Szefowa MSZ zaskoczona wypowiedzią prezydenta Turcji ws. członkostwa kraju w NATO

Szefowa szwedzkiej dyplomacji Ann Linde wyraziła zaskoczenie wypowiedzią prezydenta Turcji Recepa Tayyipa Erdogana, który zasugerował, że jego kraj - jako państwo członkowskie NATO - mógłby zawetować wstąpienie Szwecji i Finlandii do tej organizacji.

"Z Turcją mamy bardzo dobrą i konstruktywną relację, oni takiej opinii nam do tej pory bezpośrednio nie przedstawili" - podkreśliła Linde w rozmowie z telewizją SVT.

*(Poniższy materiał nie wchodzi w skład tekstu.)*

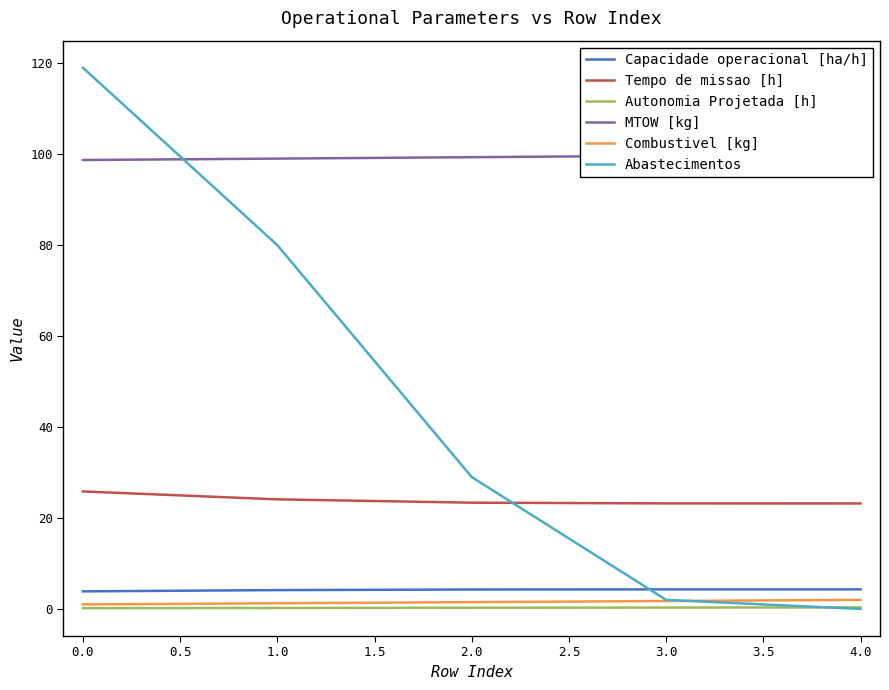

What is the sum of the Autonomia Projetada [h] values at 0.0 and 3.0?

0.5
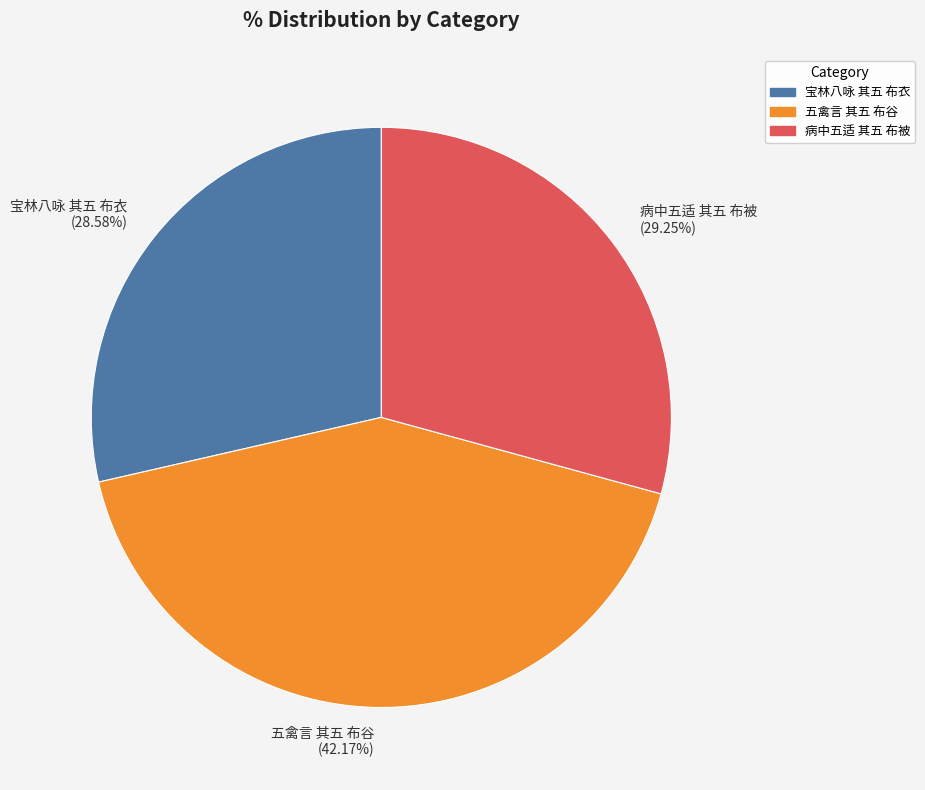

What is the largest slice in the pie chart?

五禽言 其五 布谷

Dodała, że w środę rozmawiała z przedstawicielem władz tureckich, a kilka tygodni temu odbyły się dwustronne rozmowy dyplomatyczne, których tematem było ewentualne wejście Szwecji do NATO.

Linde wyraziła nadzieję, że w sobotę temat stanowiska Turcji zostanie podjęty na spotkaniu ministrów spraw zagranicznych państw NATO w Berlinie, na które oprócz Szwecji zaproszona jest również Finlandia.

Również w piątek minister spraw zagranicznych Finlandii Pekka Haavisto zapowiedział, cytowany przez agencję AFP, że zamierza "kontynuować rozmowy" z szefem tureckiej dyplomacji Mevlutem Cavusoglu.

Słowami Erdogana zaskoczony jest również premier Norwegii Jonas Gahr Store, który wcześniej obiecywał Szwecji i Finlandii wsparcie dla szybkiego procesu akcesyjnego do NATO. "Jest to dla mnie niespodzianka. Rozmowy, które odbyły się do tej pory w NATO, wskazywały, że kraje te mają wszelkie kwalifikacje do członkostwa" - podkreślił Store w rozmowie z norweską agencją NTB.

Store spotkał się w piątek w Londynie z premierem Wielkiej Brytanii Borisem Johnsonem, a tematem ich rozmów było m.in. rozszerzenie Sojuszu.

W piątek prezydent Turcji Recep Tayyip Erdogan, nie podając szczegółów oświadczył, że "nie możemy pozytywnie rozpatrywać próby dołączenia do NATO przez Szwecję i Finlandię, ponieważ są one schronieniem dla wielu organizacji terrorystycznych".